» **VORLIEGENDER TEXT**:
Menschen mit Behinderung erleben doppelt so oft Diskriminierung

Luxemburg – Menschen mit Behinderung fühlen sich mehr als doppelt so häufig diskriminiert wie Menschen ohne Behinderung. Das geht aus Daten aller EU-Länder hervor, die das Statistikamt Eurostat veröffentlichte – einen Tag vor dem Europäischen Protesttag zur Gleichstellung von Menschen mit Behinderung.
Mehr als neun Prozent der Menschen mit Behinderung in der Europäischen Union (EU) gaben demnach an, sich 2024 beim Kontakt mit Behörden diskriminiert gefühlt zu haben – bei Menschen ohne Behinderung waren es vier Prozent. Bei der Wohnungssuche fühlten sich rund acht Prozent der Menschen mit einer gesundheitlichen Einschränkung diskriminiert, verglichen mit etwa fünf Prozent der Menschen ohne Behinderung.
Auch im Alltag berichteten Menschen mit Behinderung häufiger von Diskriminierung: fünf Prozent fühlten sich in Geschäften, Cafés oder Freizeiteinrichtungen diskriminiert (ohne Behinderung: drei Prozent), vier Prozent in Bildungseinrichtungen (ohne Behinderung: zwei Prozent).
Die Daten beruhen laut Eurostat auf Selbsteinschätzungen der Befragten, die angaben, ob sie sich in den vergangenen zwölf Monaten – bei der Wohnungssuche in den vergangenen fünf Jahren – diskriminiert gefühlt haben.

» **GEGEBENE DATEN**:
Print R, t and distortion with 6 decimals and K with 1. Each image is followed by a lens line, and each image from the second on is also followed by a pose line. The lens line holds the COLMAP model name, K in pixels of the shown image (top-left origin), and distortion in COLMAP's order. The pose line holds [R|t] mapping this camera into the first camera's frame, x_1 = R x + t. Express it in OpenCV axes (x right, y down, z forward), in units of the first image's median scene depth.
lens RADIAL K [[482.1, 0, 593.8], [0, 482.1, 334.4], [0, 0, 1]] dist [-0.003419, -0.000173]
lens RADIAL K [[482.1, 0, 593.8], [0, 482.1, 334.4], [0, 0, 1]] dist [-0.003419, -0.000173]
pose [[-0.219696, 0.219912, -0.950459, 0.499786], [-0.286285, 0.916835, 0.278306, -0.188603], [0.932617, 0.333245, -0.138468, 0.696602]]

» **AUFGABENSTELLUNG**:
(a) Wie viel Prozent der Menschen ohne Behinderung fühlten sich laut dem Text über Diskriminierung von Menschen mit Behinderung 2024 beim Kontakt mit Behörden diskriminiert?
(b) Übersetzen Sie den folgenden Satz aus dem Text über Diskriminierung von Menschen mit Behinderung ins Englische: „Die Daten beruhen laut Eurostat auf Selbsteinschätzungen der Befragten, die angaben, ob sie sich in den vergangenen zwölf Monaten – bei der Wohnungssuche in den vergangenen fünf Jahren – diskriminiert gefühlt haben.“
(c) Stimmen die folgenden Aussagen mit dem Text über Diskriminierung von Menschen mit Behinderung überein? Antworten Sie jeweils mit Ja oder Nein und zitieren Sie die entscheidenden Worte des Textes wörtlich.
(i) Eurostat veröffentlichte die Daten einen Tag vor dem Europäischen Protesttag zur Gleichstellung von Menschen mit Behinderung.
(ii) In Bildungseinrichtungen fühlten sich drei Prozent der Menschen ohne Behinderung diskriminiert.
(iii) Die Daten stammen nur aus einigen EU-Ländern.

» **LÖSUNGEN**:
(a) Vier Prozent.

(b) According to Eurostat, the data are based on self-assessments by respondents who stated whether they had felt discriminated against in the past twelve months – or, in the case of looking for housing, in the past five years.

(c)
(i) Ja: „einen Tag vor dem Europäischen Protesttag zur Gleichstellung von Menschen mit Behinderung“
(ii) Nein: „vier Prozent in Bildungseinrichtungen (ohne Behinderung: zwei Prozent)“
(iii) Nein: „Das geht aus Daten aller EU-Länder hervor“